Well, that ended. Now I'm separated with two kids. My game plan is to EVENTUALLY get a motorcycle. I don't think I'm in "mid life" anymore. I just like high performance machines and a bike is a lot more fuel efficient than a car. Plus, owning a motorcycle enables you to get into a social group and hobby. Bikers are very social people and as my kids get older and leave I want to have something to keep me occupied. I've always been very "hobby oriented". It has nothing to do with mid life or crisis or anything. 

I do a lot of stuff...kayaking, camping, hiking, skiing, snowshoeing, computer games..I just like to DO stuff. I think that's unusual for a lot of women.


----------



## Crankshaw (Jan 12, 2011)

errr, 52 here, I don't have a boat (don't want one) don't have a bike (motor or peddle - don't want one) drive a 1991 Subaru wagon (don't want a new car) not chasing a younger woman (W is 38) So I guess my mental breakdown/meltdown just replaced the midlife crisis :scratchhead:

Mind you, I have started to take better care of myself, but I see that as being part of seeing that it is time to look out for me rather than putting myself / my health second after everyone else.

Started walking a few mile every day a 3 or so months ago, just started doing weights to get some muscle tone back, most likely join a gym sometime soonish, midlife crisis, na.


----------



## Atholk (Jul 25, 2009)

The husband's mid-life crisis has more to do with the age of his wife reaching the end of her fertile years than anything about him. The male "mid-life crisis" is typically about unconsciously trying to find a younger partner to have additional children with.


----------



## Therealbrighteyes (Feb 11, 2010)

Atholk said:


> The husband's mid-life crisis has more to do with the age of his wife reaching the end of her fertile years than anything about him. The male "mid-life crisis" is typically about unconsciously trying to find a younger partner to have additional children with.


That's what I have heard also. So in essence, it is inevitable?


----------



## Conrad (Aug 6, 2010)

Brennan said:


> That's what I have heard also. So in essence, it is inevitable?


AFEH's book recommendation, "Seasons of a Man's Life" speaks to several normal "transition" periods in adulthood.

The first is adolescent to young adult. Nobody calls that a "crisis", but it most assuredly is


----------



## Runs like Dog (Feb 25, 2011)

I've never had one. I've never felt the need to relive high school. I can't really imagine that trying to impress some sweet young thing would be anything more than pathetic and sad. And those weekender on their Harleys are just funny as all get up to watch "Bad Mo Fo Biker by weekend, 50 year old software project manager by week!" On a $22,000 bike that's so loud you can hear them 3 blocks away.

*Data for review*.
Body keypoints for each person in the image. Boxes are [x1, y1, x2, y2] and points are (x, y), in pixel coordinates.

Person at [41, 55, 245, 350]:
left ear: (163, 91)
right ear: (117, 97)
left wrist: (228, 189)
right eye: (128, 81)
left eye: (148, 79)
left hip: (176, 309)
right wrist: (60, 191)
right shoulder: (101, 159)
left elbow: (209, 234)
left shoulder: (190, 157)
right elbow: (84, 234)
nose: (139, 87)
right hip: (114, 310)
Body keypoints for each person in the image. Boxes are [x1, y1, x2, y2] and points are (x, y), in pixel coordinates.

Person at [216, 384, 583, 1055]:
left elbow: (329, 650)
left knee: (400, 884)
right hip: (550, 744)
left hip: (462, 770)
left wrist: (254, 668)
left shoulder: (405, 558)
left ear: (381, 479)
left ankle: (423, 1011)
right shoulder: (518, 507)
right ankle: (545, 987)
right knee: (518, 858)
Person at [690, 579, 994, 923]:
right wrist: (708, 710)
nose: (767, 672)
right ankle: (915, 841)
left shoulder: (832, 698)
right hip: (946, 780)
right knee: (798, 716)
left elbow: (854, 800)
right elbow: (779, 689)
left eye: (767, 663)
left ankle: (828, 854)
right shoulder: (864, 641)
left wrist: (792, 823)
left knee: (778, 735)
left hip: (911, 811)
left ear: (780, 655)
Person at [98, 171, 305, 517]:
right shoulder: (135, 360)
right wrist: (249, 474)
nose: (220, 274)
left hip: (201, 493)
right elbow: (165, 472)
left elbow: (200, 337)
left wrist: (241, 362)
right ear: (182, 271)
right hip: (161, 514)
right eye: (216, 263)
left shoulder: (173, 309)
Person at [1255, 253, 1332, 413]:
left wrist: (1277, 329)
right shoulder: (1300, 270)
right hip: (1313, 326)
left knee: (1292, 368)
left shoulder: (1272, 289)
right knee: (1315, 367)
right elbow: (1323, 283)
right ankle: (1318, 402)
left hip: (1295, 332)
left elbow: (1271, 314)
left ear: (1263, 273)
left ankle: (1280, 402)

*Assignment*.
Answer these from the midlife crisis thread:
(a) What car does Crankshaw drive?
(b) Which book does Conrad say AFEH recommended?
(c) What price does Runs like Dog give for the loud weekend bike?
The rows come from a separate source, not from the midlife crisis thread.

*Answer to this exercise*.
(a) A 1991 Subaru wagon.
(b) "Seasons of a Man's Life."
(c) $22,000.